Женщина-птица - Карл-Йоганн Вальгрен 18 стр.


На этот раз он одет по-иному… что это за одежда? Красивый национальный костюм саами, солдатский мундир? Рваные клоунские тряпки? На этот раз он, похоже, предусмотрел все, и мне от него не уйти.

— Йоран. Мы же должны обсудить контракт…

Его прозрачная голубоватая рука движется прямо у меня перед носом — вперед, назад, вперед, назад…

— Хороший контракт, не пожалеешь.

— Что такое? — спрашиваю я, не понимая, что это мой голос и мои слова.

— Хороший контракт.

Его белоснежная улыбка в полусвете сна… искусственные зубы, безупречная имитация человеческой внешности. Но за спиной-то, за спиной его совсем иное… за его спиной вечность, где нет ни Добра, ни Зла, только недоступная разуму пустота, отсутствие чего бы то ни было, бездна… абсолютная и неизмеримая бездна, без границ, которые могли бы помочь сравнить ее с чем-то, представить ее космическую глубину, ее пустоту, настолько совершенную, что само слово «пустота» теряет значение.

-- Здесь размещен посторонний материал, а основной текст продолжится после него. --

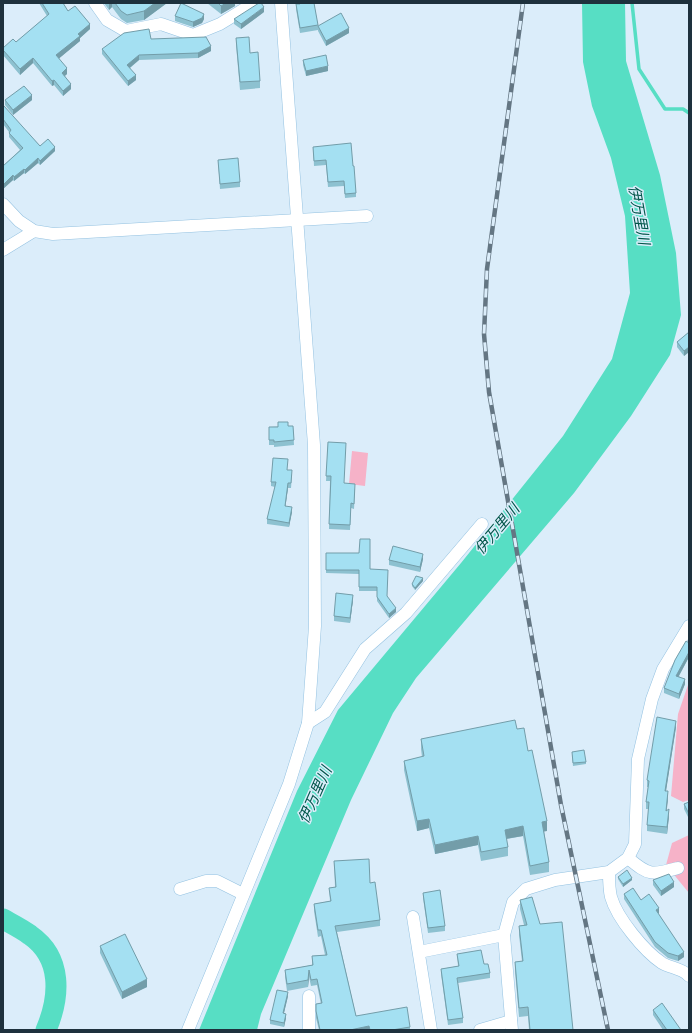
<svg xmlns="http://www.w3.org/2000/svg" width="692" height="1033" viewBox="0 0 692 1033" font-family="Mulish,'Noto Sans JP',sans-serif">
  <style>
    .green { fill: #f6b2c8 }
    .water { fill: #57dec4 }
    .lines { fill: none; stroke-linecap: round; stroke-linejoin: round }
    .stream { stroke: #57dec4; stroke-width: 3.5 }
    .river { stroke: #57dec4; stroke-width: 21 }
    .minor-casing { stroke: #94c2e1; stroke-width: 13 }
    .minor { stroke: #fff; stroke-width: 12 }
    .rail-casing { stroke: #647683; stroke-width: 4.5 }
    .rail { stroke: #dbedfa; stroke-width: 3; stroke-dasharray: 9; stroke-linecap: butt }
    .wall { fill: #8dc1d0 }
    .shaded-wall { fill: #739da9 }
    .building { fill: #a4e0f2; stroke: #739da9 }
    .labels { text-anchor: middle; stroke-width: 3; stroke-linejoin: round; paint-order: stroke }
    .water-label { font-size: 15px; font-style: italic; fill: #025549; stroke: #dbedfa }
  </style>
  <rect width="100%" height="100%" fill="#dbedfa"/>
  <g class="green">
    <polygon points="352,451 368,453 365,486 349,484"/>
    <polygon points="689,682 689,800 683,802 671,796 678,714"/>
    <polygon points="689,835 689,893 666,865 672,843"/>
  </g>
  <polygon class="water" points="582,3 625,3 626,61 660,175 676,253 681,315 670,355 631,416 574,493 416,678 393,713 351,800 261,1014 257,1030 199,1030 297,791 338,710 461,563 563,436 612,359 630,293 625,216 611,158 592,106 583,62"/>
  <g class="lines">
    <polyline class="stream" points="632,3 639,69 665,109 683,109 689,113"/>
    <path class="river" d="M3,919C12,924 22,929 30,935C63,958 60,997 46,1030"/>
    <g class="minor-casing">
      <g id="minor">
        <polyline points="95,3 107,20 126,31 161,24 193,35 220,24 254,3"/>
        <polyline points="3,204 19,221 34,231 53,234 367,216"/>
        <polyline points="3,250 34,231"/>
        <polyline points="308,723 325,712 365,649 406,613 482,524"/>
        <path d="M628,858C649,876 652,875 678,868"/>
        <path d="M609,872C609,880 609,889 611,897C617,918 644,951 662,963C670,968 682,968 689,976"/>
        <polyline points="180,889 206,881 217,881 243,894"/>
        <polyline points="413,917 431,1030"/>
        <polyline points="419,952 504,935"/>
        <polyline points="188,1030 289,784 308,723 315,626 314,445 281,3"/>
        <polyline points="309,1030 309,996"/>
        <polyline points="480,1030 511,1021"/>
        <polyline points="512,1030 504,935 513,902 526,889 555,880 609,872 628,858 635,844 638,759 652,699 663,669 689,626"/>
      </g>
    </g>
    <use href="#minor" class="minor"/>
    <g class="rail-casing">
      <polyline id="rail" points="523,3 487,269 484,334 489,392 561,805 608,1030"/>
    </g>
    <use href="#rail" class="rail"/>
  </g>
  <g class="wall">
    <polygon points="39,3 63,3 68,11 90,29 80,38 80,41 59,58 67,74 65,76 71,89 63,96 54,85 52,86 33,63 20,75 3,55 3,48 16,42 47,16"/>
    <polygon points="104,3 167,3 144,20 127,23 121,19 112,7 109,10"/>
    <polygon points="207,3 235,3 235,6 221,14"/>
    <polygon points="299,3 314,3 318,26 349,33 326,46 318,31 318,30 300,33 296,9 296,4 299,4"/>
    <polygon points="264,12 241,29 234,24 234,19"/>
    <polygon points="175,16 204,19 202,23 193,27 175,21"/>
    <polygon points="236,38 250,53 260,81 260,88 240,90 236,45"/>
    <polygon points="151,39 211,51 198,58 139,60 130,68 136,80 128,86 102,54 102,49"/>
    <polygon points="303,60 328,71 306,76 303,65"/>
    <polygon points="5,100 32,100 13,115 5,105"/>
    <polygon points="3,107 40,146 55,151 40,165 38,163 25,174 24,173 14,181 13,180 3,189 3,166 20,150 9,137 9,132 3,124"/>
    <polygon points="313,147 353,166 356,193 356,197 345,198 344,186 328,187 326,165 314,166"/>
    <polygon points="218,160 240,182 240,187 220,189"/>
    <polygon points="689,332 689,352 684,356 677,347 677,342"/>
    <polygon points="288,426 293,426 294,445 274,447 274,445 269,445 269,427"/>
    <polygon points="328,442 344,483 355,489 354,509 351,508 350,530 329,529 330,481 326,481"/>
    <polygon points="287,470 292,475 291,488 288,488 285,506 292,512 289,527 267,524 267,519 275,487 271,486 271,482"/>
    <polygon points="326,553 370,569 387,596 396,612 389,618 377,601 377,591 359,591 359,574 326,573"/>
    <polygon points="423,559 420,572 389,565 389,560"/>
    <polygon points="423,581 415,590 412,586 412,584"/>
    <polygon points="353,600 350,623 334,621 334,616"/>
    <polygon points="689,643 689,657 679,676 685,684 679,699 664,693 664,688"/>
    <polygon points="676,727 666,791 668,798 666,811 669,816 667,834 647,831 647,825 649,809 646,809 646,802 648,787 647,787 647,780"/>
    <polygon points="517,729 528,751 547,831 544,831 549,862 549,872 530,875 523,836 506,839 508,847 508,856 481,861 478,845 435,854 429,828 417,831 404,770 404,761 422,757 421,749 421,739"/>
    <polygon points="572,755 586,762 586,764 573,766"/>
    <polygon points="689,802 689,819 684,809 684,804"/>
    <polygon points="334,861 370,883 380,920 380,926 337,932 356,1016 410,1027 410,1030 319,1030 316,1018 316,1004 321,1004 317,985 311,986 309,977 308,987 287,991 285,977 285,970 312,965 312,956 325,955 321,936 318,937 314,911 314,904 330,901 329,888 335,887"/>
    <polygon points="618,877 632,880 623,887 618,879"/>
    <polygon points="653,880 674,887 661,896 653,885"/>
    <polygon points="423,893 445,926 445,931 428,933 423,898"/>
    <polygon points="624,894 641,900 659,913 658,913 684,957 678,961 668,958 655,947 624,899"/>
    <polygon points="520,900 573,1030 529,1030 528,1016 519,1017 515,971 515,962 522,961 519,935 519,926 524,925 520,909"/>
    <polygon points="100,946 147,987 122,999 100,953"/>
    <polygon points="457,954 484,964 490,973 490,978 458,983 463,1018 463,1023 448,1025 441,974 441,969 458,966"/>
    <polygon points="288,996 284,1013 286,1018 284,1027 270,1024 270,1020"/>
    <polygon points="653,1010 681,1030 663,1030 653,1015"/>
  </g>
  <g class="shaded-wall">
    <polygon points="109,3 112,3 112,7 109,10"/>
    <polygon points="155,3 167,3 144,20 144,11"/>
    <polygon points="226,3 235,3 235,6 221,14 221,6"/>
    <polygon points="264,7 264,12 241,29 241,24"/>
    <polygon points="204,14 204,19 202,23 193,27 193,22"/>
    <polygon points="90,24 90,29 80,38 80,41 56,61 56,55 78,34"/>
    <polygon points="349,28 349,33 326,46 326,41"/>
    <polygon points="211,46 211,51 198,58 198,53"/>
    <polygon points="139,55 139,60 127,70 127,65"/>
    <polygon points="33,58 33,63 20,75 20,69"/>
    <polygon points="328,66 328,71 306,76 306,71"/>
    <polygon points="67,68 67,74 62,78 62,73"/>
    <polygon points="136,75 136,80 128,86 128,81"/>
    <polygon points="54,80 54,85 52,86 52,81"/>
    <polygon points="71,84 71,89 63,96 63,91"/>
    <polygon points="32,95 32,100 13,115 13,110"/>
    <polygon points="55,147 55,151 40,165 40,161"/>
    <polygon points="38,158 38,163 25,174 25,170"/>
    <polygon points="24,169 24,173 14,181 14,177"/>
    <polygon points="13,175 13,180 3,189 3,185"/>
    <polygon points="689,347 689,352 684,356 684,351"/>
    <polygon points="288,483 288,488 285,510 285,506"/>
    <polygon points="292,507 292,512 289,527 289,523"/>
    <polygon points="423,554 423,559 420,572 420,567"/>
    <polygon points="423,578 423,581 415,590 415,588"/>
    <polygon points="353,595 353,600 350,623 350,618"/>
    <polygon points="396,608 396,612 389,618 389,614"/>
    <polygon points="689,652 689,657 676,681 676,676"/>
    <polygon points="685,679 685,684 679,699 679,694"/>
    <polygon points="676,721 676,727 665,797 665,791"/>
    <polygon points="668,791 668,798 666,818 666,811"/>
    <polygon points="669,809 669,816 667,834 667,827"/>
    <polygon points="429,819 429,828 417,831 417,821"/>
    <polygon points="547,821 547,831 542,832 542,822"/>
    <polygon points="523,826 523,836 505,839 505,830"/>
    <polygon points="478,836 478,845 435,854 435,845"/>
    <polygon points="632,878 632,880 623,887 623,884"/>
    <polygon points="674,882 674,887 661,896 661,891"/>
    <polygon points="659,908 659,913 656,915 656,910"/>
    <polygon points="684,952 684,957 678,961 678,956"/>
    <polygon points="309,970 309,977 308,987 308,980"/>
    <polygon points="147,979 147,987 122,999 122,992"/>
    <polygon points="288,992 288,996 283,1017 283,1013"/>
    <polygon points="286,1014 286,1018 284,1027 284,1023"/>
    <polygon points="369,1026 369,1030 350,1030"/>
  </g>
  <g class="building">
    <polygon points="42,3 63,3 68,11 75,6 90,24 78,34 80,36 56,55 67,68 62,73 71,84 63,91 54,80 52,81 33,58 20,69 3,50 3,48 13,39 16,42 49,14"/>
    <polygon points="115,3 155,3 144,11 127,15 121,11"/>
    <polygon points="181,3 204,14 202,18 193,22 175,16"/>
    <polygon points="218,3 226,3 221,6"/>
    <polygon points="259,3 261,3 264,7 241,24 234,19"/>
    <polygon points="300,3 314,3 318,25 300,28 296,4 300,4"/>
    <polygon points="341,13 349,28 326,41 318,26"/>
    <polygon points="149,29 151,39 206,37 211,46 198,53 139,55 127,65 136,75 128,81 102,49 124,33"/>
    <polygon points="249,37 250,53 258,52 260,81 240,82 236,38"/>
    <polygon points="326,55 328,66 306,71 303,60"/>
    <polygon points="24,86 32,95 13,110 5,100"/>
    <polygon points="4,106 40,146 48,139 55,147 40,161 38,158 25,170 24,169 14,177 13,175 3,185 3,166 23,148 9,133 11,130 3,119 3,107"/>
    <polygon points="351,143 353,166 354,166 356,193 345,194 344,181 328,182 326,160 314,161 313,147"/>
    <polygon points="238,158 240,182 220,184 218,160"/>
    <polygon points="689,332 689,347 684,351 677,342"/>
    <polygon points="278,422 288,422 288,426 293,426 294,440 274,442 274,440 269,440 269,427 278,427"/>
    <polygon points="328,442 346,443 344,483 355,484 354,504 351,503 350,525 329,524 331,476 326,476"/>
    <polygon points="273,458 288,459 287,470 292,470 291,483 288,483 285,506 292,507 289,523 267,519 276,482 271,482"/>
    <polygon points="360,539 370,539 370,569 388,570 387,596 396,608 389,614 377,597 377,587 359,587 359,570 326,570 326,553 359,553"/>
    <polygon points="393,546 423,554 420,567 389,560"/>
    <polygon points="416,576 423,578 415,588 412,584"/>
    <polygon points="336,593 353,595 350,618 334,616"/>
    <polygon points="686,641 689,643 689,652 676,676 685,679 679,694 664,688 675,660"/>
    <polygon points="657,717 676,721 665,791 668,791 666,811 669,809 667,827 647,825 649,802 646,802 649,781 647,780"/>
    <polygon points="515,720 517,729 524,728 528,751 532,750 547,821 542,822 549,862 530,866 523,826 505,830 508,847 481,852 478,836 435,845 429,819 417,821 404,761 424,756 421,739"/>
    <polygon points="584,750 586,762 573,763 572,752"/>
    <polygon points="689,802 689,814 684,804"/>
    <polygon points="369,859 370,883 375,882 380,920 335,926 356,1016 407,1007 410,1027 392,1030 370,1030 369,1026 350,1030 320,1030 316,1011 316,1004 322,1003 317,979 311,980 309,970 308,980 287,984 285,970 313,965 312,956 327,955 321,930 318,930 314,904 331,901 329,888 336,887 334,861"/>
    <polygon points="627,870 632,878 623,884 618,877"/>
    <polygon points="669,874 674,882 661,891 653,880"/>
    <polygon points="633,888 641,900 649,894 659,908 656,910 684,952 678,956 668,953 655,942 624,894"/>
    <polygon points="440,890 445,926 428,928 423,893"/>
    <polygon points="532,897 540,924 562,922 573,1030 530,1030 528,1007 519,1008 515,962 523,961 519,926 527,925 520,900"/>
    <polygon points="125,934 147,979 122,992 100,946"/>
    <polygon points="481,950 484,964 488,964 490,973 457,978 463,1018 448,1020 441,969 459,966 457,954"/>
    <polygon points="277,990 288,992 283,1013 286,1014 284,1023 270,1020"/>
    <polygon points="662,1003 681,1030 667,1030 653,1010"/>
  </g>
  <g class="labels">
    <g class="water-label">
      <text transform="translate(639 215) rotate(80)" y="5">伊万里川</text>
      <text transform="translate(497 529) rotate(-50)" y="5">伊万里川</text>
      <text transform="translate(315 795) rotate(-66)" y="5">伊万里川</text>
    </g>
  </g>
  <rect width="692" height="1033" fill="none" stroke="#1e313d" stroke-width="8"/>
</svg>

Ночь на Ивана Купала… в моем сне эта ночь не просто отрезок времени от вечера до утра, она вполне материальна, она волнами испарений поднимается от земли и медленно исчезает в холодном, похожем на полярное сияние свете над горизонтом, чьи острые ледяные лучи расходятся по всему небу. Он стоит передо мной с уже написанным контрактом, контуры его фигуры нечетки в уже начинающемся рассвете и тихом зеленом свечении фалькенбергского элеватора. Его образ начинает понемногу таять, мне очень не по себе от его приглашающей улыбки, от его бесплотной руки, качающейся перед глазами, как маятник. Все, что он хочет от меня, — чтобы я открылся ему, позволил проникнуть в мою душу: и все, и желанный контракт заключен. В этой реальности сна… или… никак не могу сообразить… или во сне реальности? — в этой странной реальности я, ослепленный и обессиленный его магией, становлюсь жертвой исполненного ясности и непередаваемого Зла сатанинского соблазна. И вот его рука уже во мне, я чувствую, как у меня загорается все внутри и медленно остывает, жжение сменяется чувством абсолютного равнодушия и осознанием бессмыслицы жизни. Вдруг я слышу смех в лесу; странный смех, полный непередаваемого ужаса. Кто это? Эстер? В ту секунду, когда я грубо повалил ее на пол в ее квартире? Или это мама? Ее молитва, ее предупреждение, чтобы я ни в коем случае не поддавался искушению? Теперь и сам дьявол смеется… прости меня, мама, но уже поздно, этот смех окончательно лишает меня рассудка, и я продаю свою душу. А что еще мне остается, мама, в этом мире, где даже тебя нет?…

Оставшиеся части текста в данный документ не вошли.